Irã convoca protesto pró-regime após morte de Khamenei em ataque conjunto EUA-Israel
O governo do Irã convocou oficialmente sua população para uma grande manifestação pública pró-regime em homenagem ao líder supremo Ali Khamenei, morto durante uma ofensiva militar conjunta entre Israel e Estados Unidos no final de semana. A convocação foi transmitida pela emissora estatal iraniana nesta segunda-feira, 2 de março de 2026, determinando que os cidadãos se reúnam na capital Teerã para demonstrar apoio incondicional à República Islâmica.
Divisão social entre comemorações e luto profundo
Enquanto o governo organiza cerimônias de luto oficial, parte significativa da população iraniana reagiu com explosões de alegria à notícia da morte de Khamenei. Em diferentes regiões do país, muitos foram às ruas para dançar abertamente, celebrando o fim do líder que governou com mão de ferro por 37 anos. "Estou rindo e feliz pela primeira vez em anos", declarou o barista Amir em entrevista ao jornal americano Los Angeles Times, refletindo o sentimento de alívio de muitos iranianos.
Vídeos obtidos pela emissora CNN mostram cenas reveladoras:
- Duas mulheres cantando "Morte à República Islâmica" em farsi
- Aplausos e assobios ecoando por bairros de Teerã
- Celebrações espontâneas em diversas cidades iranianas
Reações internacionais e luto organizado
Por outro lado, apoiadores fiéis do aiatolá organizaram comícios de luto em todo o país e além das fronteiras:
- Reuniões emocionadas no santuário do Imã Reza em Mashhad
- Cerimônias na Praça Enghelab em Teerã
- Manifestações de homenagem no Iraque, Índia, Rússia e Nigéria
O presidente iraniano Masoud Pezeshkian classificou a morte de Khamenei como "um grande crime" e decretou oficialmente um período de luto nacional de 40 dias, além de estabelecer sete dias de feriados públicos em homenagem ao falecido líder.
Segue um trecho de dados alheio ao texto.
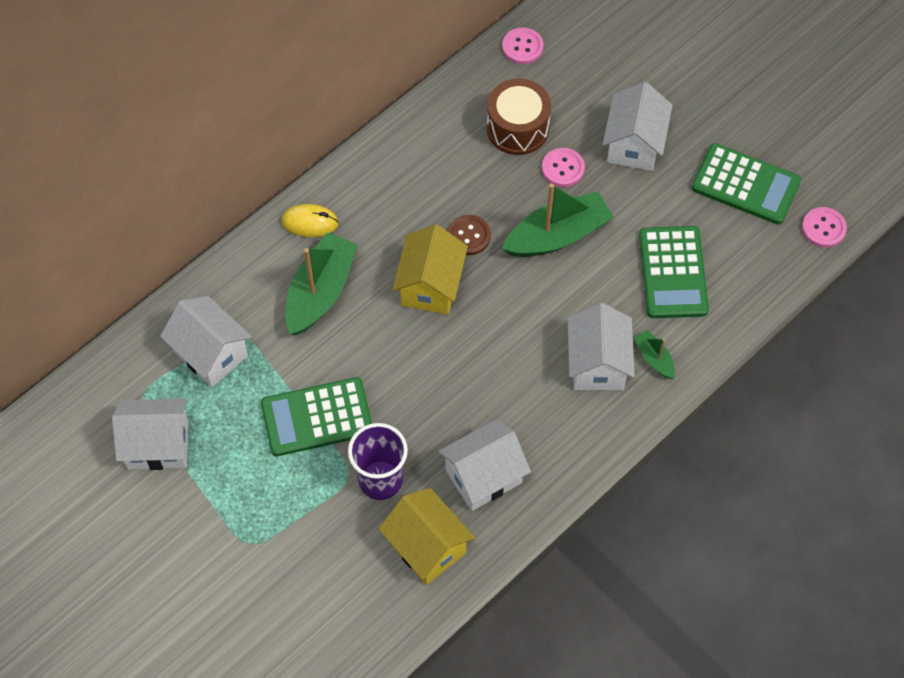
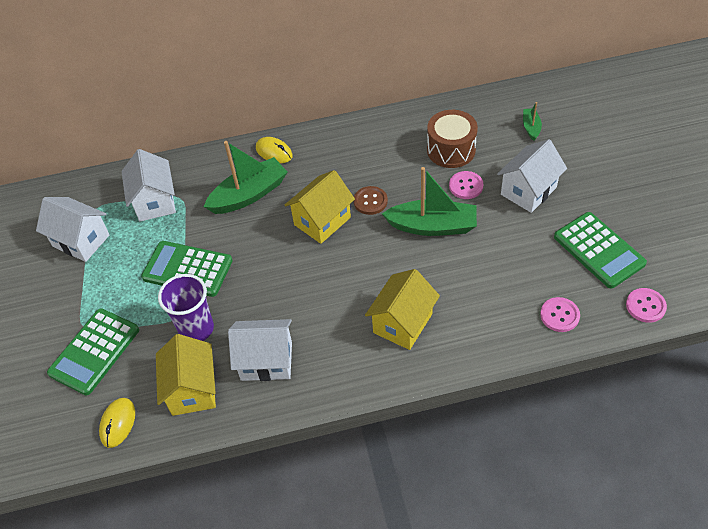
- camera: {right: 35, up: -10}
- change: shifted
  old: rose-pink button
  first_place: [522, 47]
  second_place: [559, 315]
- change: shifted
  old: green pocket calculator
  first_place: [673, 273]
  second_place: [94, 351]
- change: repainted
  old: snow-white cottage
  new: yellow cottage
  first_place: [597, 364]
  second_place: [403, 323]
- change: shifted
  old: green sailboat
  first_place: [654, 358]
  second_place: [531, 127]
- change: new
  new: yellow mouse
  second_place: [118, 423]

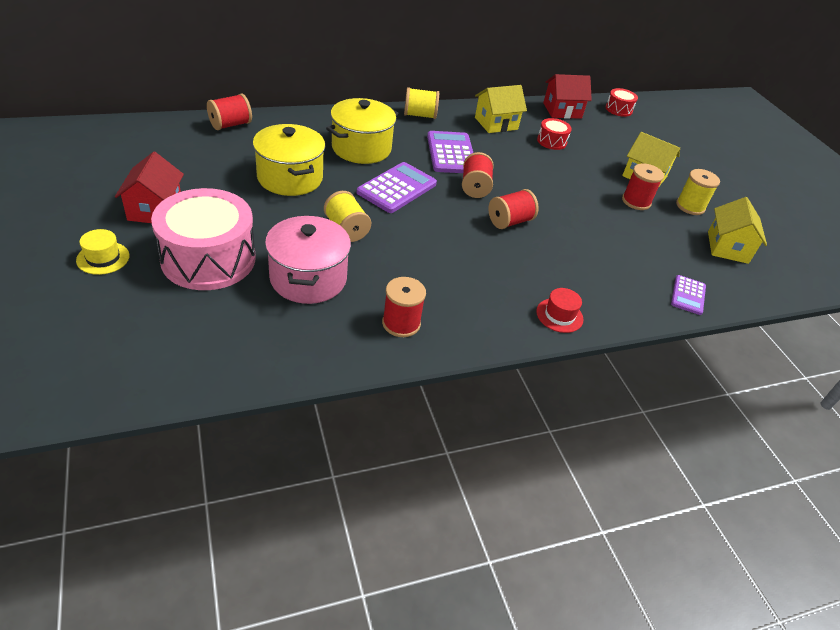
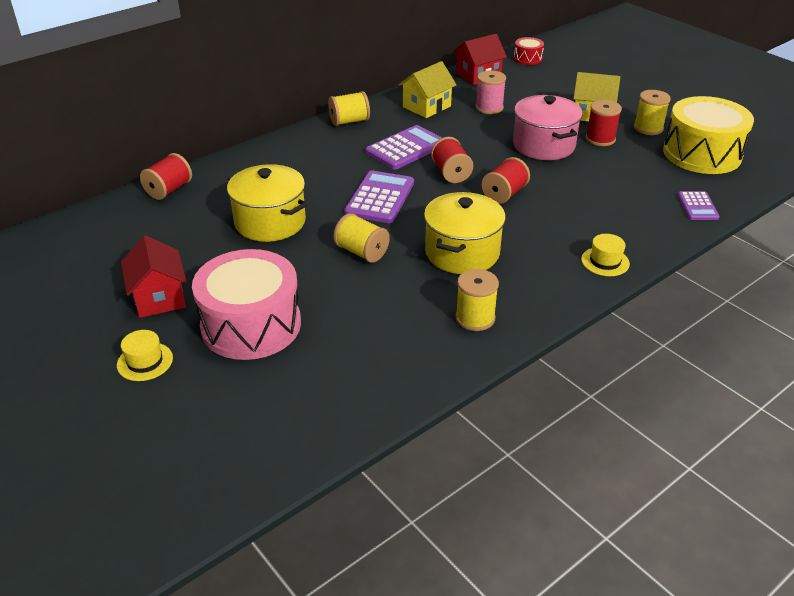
- camera: {right: -15, up: -5}
- change: shifted
  old: yellow stockpot
  first_place: [361, 148]
  second_place: [462, 253]
- change: swapped
  old: scarlet drum
  new: rose-pink reel of thread
  first_place: [551, 141]
  second_place: [489, 107]
- change: rotated
  old: violet pocket calculator
  first_place: [451, 153]
  second_place: [406, 148]
  degrees: 75
- change: swapped
  old: yellow cottage
  new: yellow drum
  first_place: [727, 247]
  second_place: [702, 154]
- change: shifted
  old: rose-pink stockpot
  first_place: [308, 278]
  second_place: [543, 145]
- change: repainted
  old: scarlet reel of thread
  new: yellow reel of thread
  first_place: [401, 323]
  second_place: [475, 318]
- change: repainted
  old: scarlet tall hat
  new: yellow tall hat
  first_place: [559, 315]
  second_place: [605, 261]

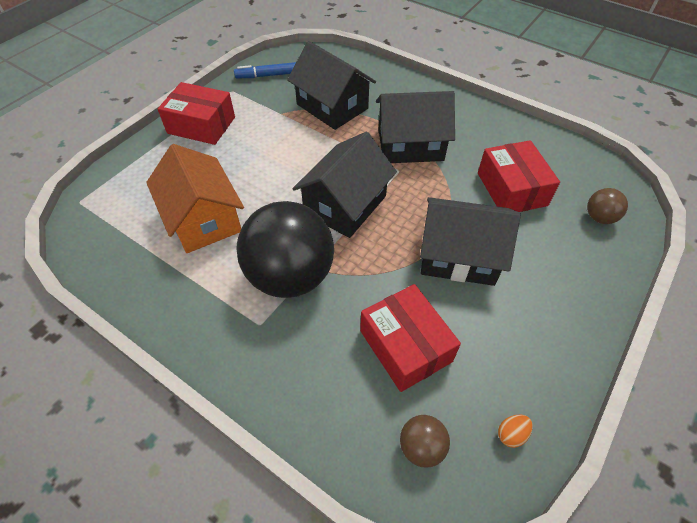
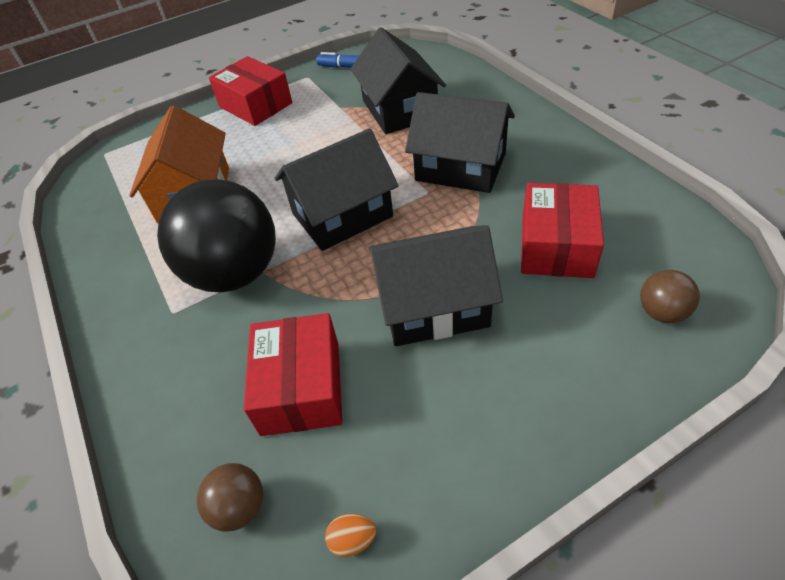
- camera: {right: 30, up: -5}
- change: rotated
  old: ebony cottage
  first_place: [459, 256]
  second_place: [433, 306]
  degrees: -45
Transição de poder e escalada militar
Com a ausência do líder supremo, um conselho tripartite assumiu temporariamente as funções de liderança no Irã, conforme informações da agência de notícias estatal IRNA. Este conselho é formado por:
- O presidente da República
- O chefe do judiciário
- Um jurista do Conselho dos Guardiões
Paralelamente, Teerã intensificou significativamente seus esforços militares contra bases americanas no Oriente Médio, disparando ataques retaliatórios contra alvos no Bahrein, Emirados Árabes Unidos e Kuwait. A Guarda Revolucionária Islâmica informou que 27 instalações que abrigam tropas americanas foram visadas, assim como instalações militares israelenses em Tel Aviv.
Balanço trágico do conflito
Os números do conflito revelam sua dimensão trágica:
- 555 iranianos mortos pela campanha conjunta EUA-Israel (segundo a Sociedade do Crescente Vermelho Iraniano)
- 9 israelenses mortos devido às retaliações
- 5 pessoas em países do Golfo (1 no Kuwait, 3 nos Emirados Árabes Unidos e 1 no Bahrein)
- Mais de 40 oficiais de alta patente iranianos mortos no ataque inicial
Ali Khamenei, que acumulava os poderes de líder político e religioso desde 1989, moldou profundamente a política iraniana com uma postura historicamente hostil aos Estados Unidos e repressão sistemática à oposição interna. Sua morte marca um ponto de virada no conflito que já dura três dias entre Irã, Israel e Estados Unidos, com consequências imprevisíveis para a estabilidade regional.